ASSIGNED TASK: Except for the pictures, retype the records that follow exactly.

____________

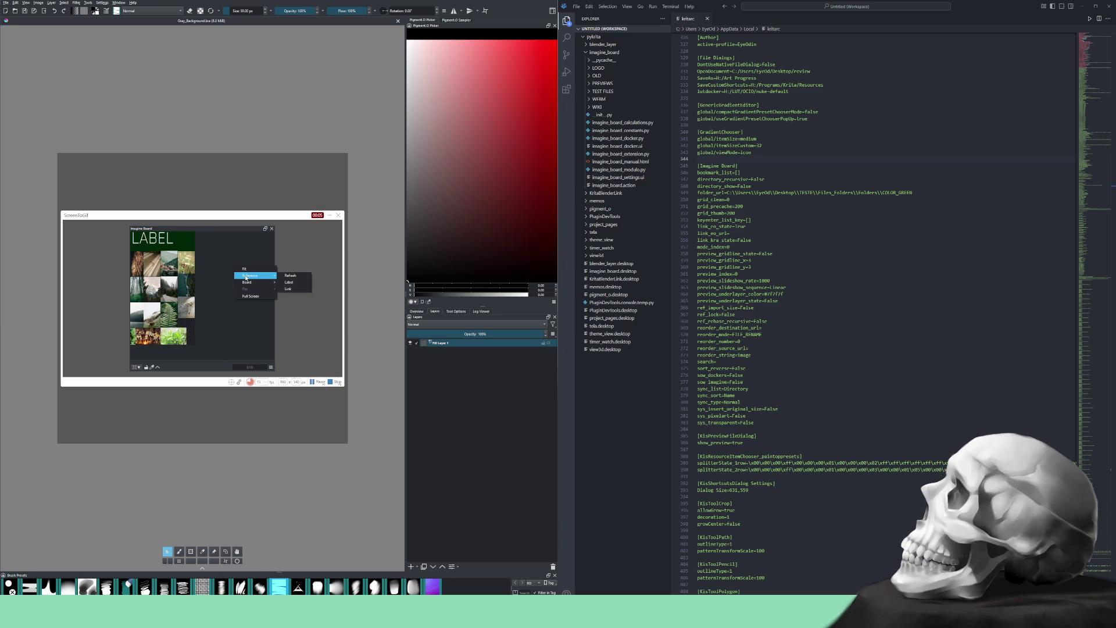
{"action": "left_click", "coordinate": [300, 283]}
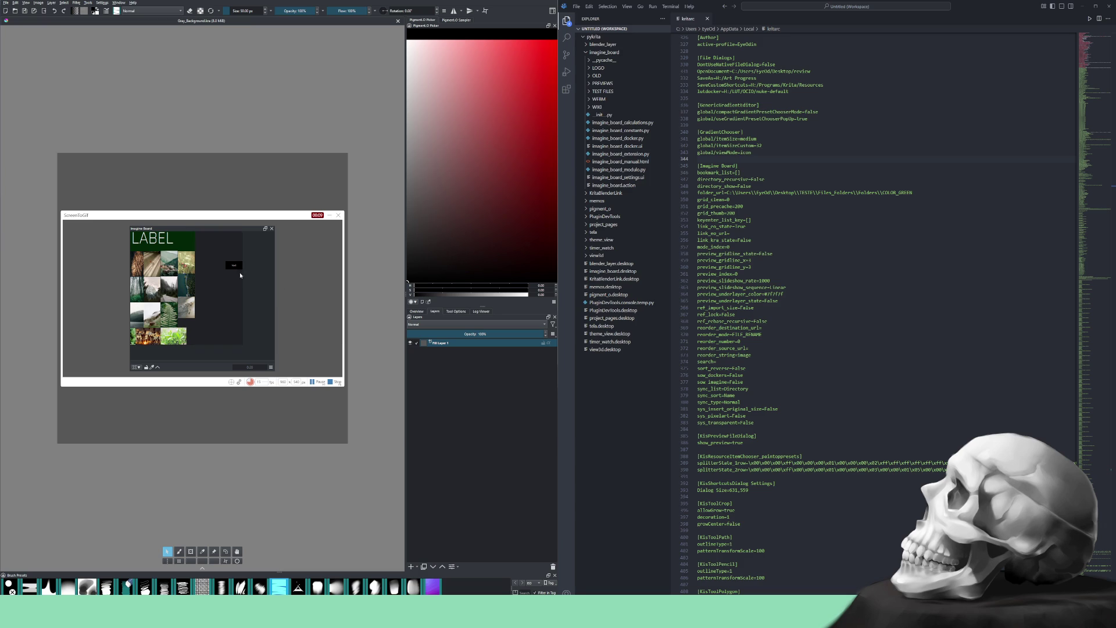
{"action": "mouse_move", "coordinate": [236, 267]}
{"action": "left_mouse_down"}
{"action": "mouse_move", "coordinate": [216, 295]}
{"action": "mouse_move", "coordinate": [244, 302]}
{"action": "mouse_move", "coordinate": [266, 290]}
{"action": "mouse_move", "coordinate": [247, 307]}
{"action": "mouse_move", "coordinate": [265, 310]}
{"action": "left_mouse_up"}
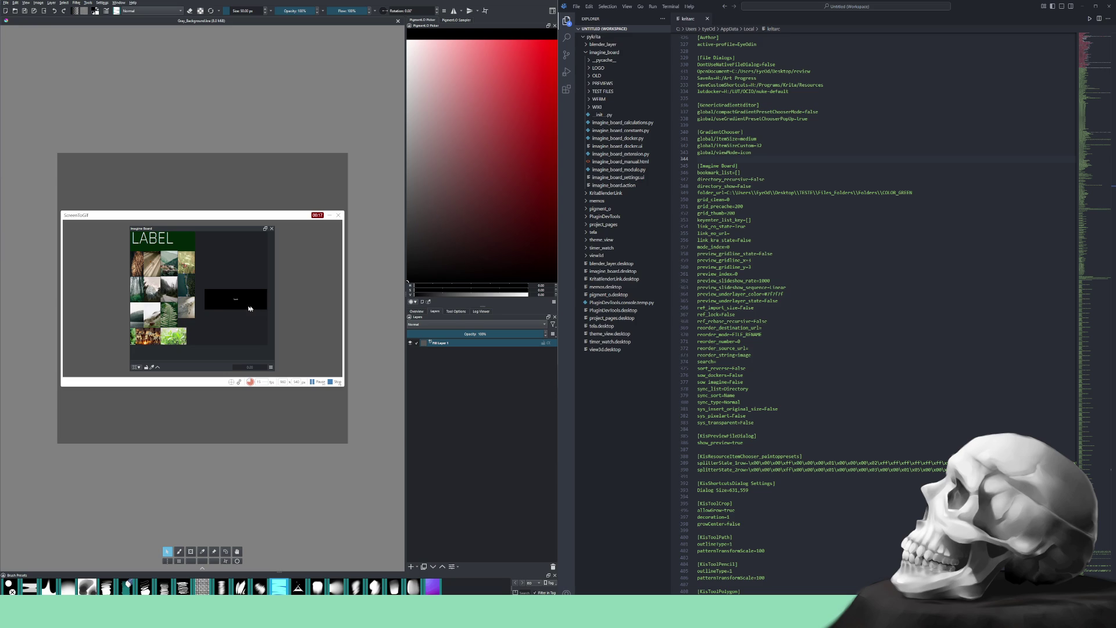
Enter 'Hello World' as the label text and select its font size value 20
{"action": "left_click", "coordinate": [214, 300]}
{"action": "left_click", "coordinate": [157, 367]}
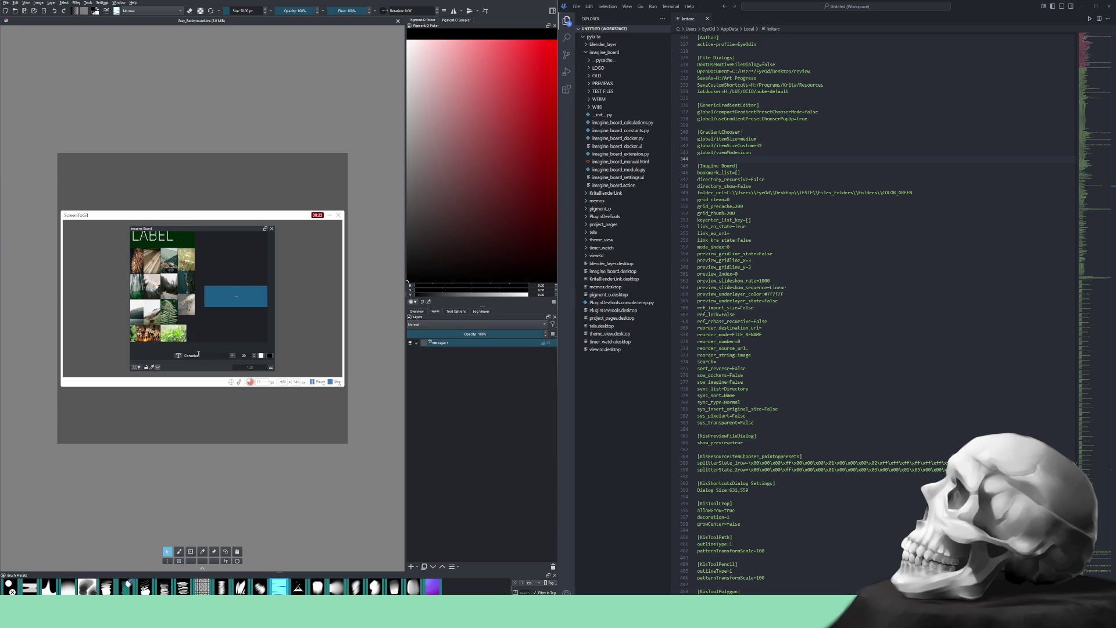
{"action": "left_click", "coordinate": [178, 356]}
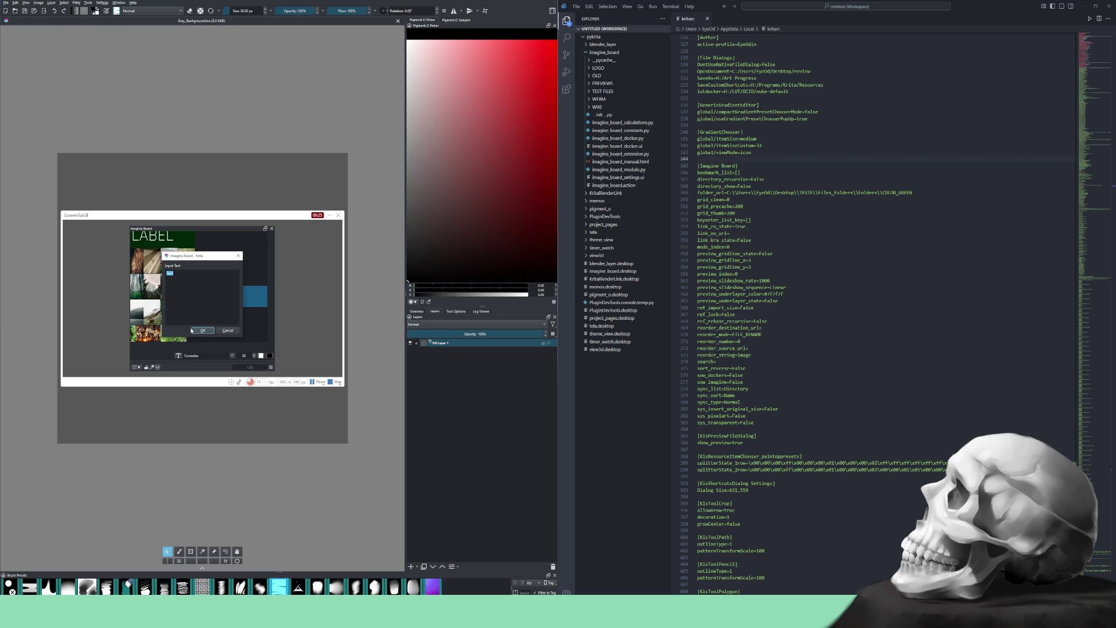
{"action": "type", "text": "Hello World"}
{"action": "left_click", "coordinate": [197, 331]}
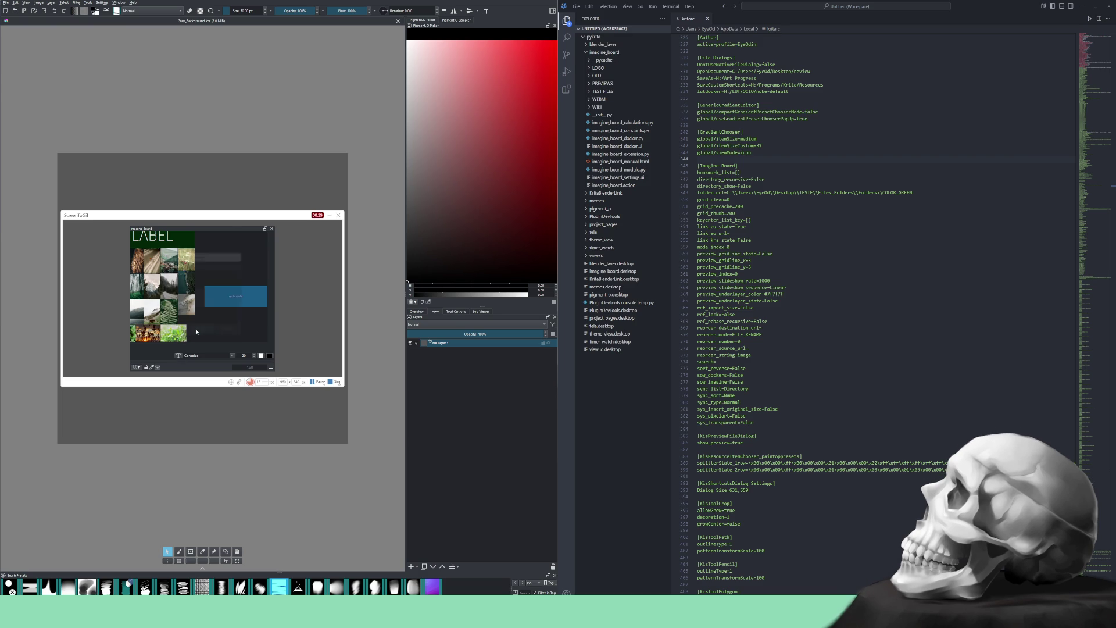
{"action": "double_click", "coordinate": [241, 355]}
Enlarge the Hello World label's font size and switch its font to NSimSun
{"action": "scroll", "coordinate": [241, 356], "scroll_direction": "up", "scroll_amount": 10}
{"action": "scroll", "coordinate": [241, 354], "scroll_direction": "up", "scroll_amount": 3}
{"action": "scroll", "coordinate": [211, 317], "scroll_direction": "up", "scroll_amount": 3}
{"action": "scroll", "coordinate": [212, 317], "scroll_direction": "up", "scroll_amount": 4}
{"action": "scroll", "coordinate": [208, 313], "scroll_direction": "up", "scroll_amount": 2}
{"action": "scroll", "coordinate": [206, 356], "scroll_direction": "down", "scroll_amount": 4}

____________

RESPONSE AREA:
{"action": "left_click", "coordinate": [300, 283]}
{"action": "mouse_move", "coordinate": [236, 267]}
{"action": "left_mouse_down"}
{"action": "mouse_move", "coordinate": [216, 295]}
{"action": "mouse_move", "coordinate": [244, 302]}
{"action": "mouse_move", "coordinate": [266, 290]}
{"action": "mouse_move", "coordinate": [247, 307]}
{"action": "mouse_move", "coordinate": [265, 310]}
{"action": "left_mouse_up"}
Enter 'Hello World' as the label text and select its font size value 20
{"action": "left_click", "coordinate": [214, 300]}
{"action": "left_click", "coordinate": [157, 367]}
{"action": "left_click", "coordinate": [178, 356]}
{"action": "type", "text": "Hello World"}
{"action": "left_click", "coordinate": [197, 331]}
{"action": "double_click", "coordinate": [241, 355]}
Enlarge the Hello World label's font size and switch its font to NSimSun
{"action": "scroll", "coordinate": [241, 356], "scroll_direction": "up", "scroll_amount": 10}
{"action": "scroll", "coordinate": [241, 354], "scroll_direction": "up", "scroll_amount": 3}
{"action": "scroll", "coordinate": [211, 317], "scroll_direction": "up", "scroll_amount": 3}
{"action": "scroll", "coordinate": [212, 317], "scroll_direction": "up", "scroll_amount": 4}
{"action": "scroll", "coordinate": [208, 313], "scroll_direction": "up", "scroll_amount": 2}
{"action": "scroll", "coordinate": [206, 356], "scroll_direction": "down", "scroll_amount": 4}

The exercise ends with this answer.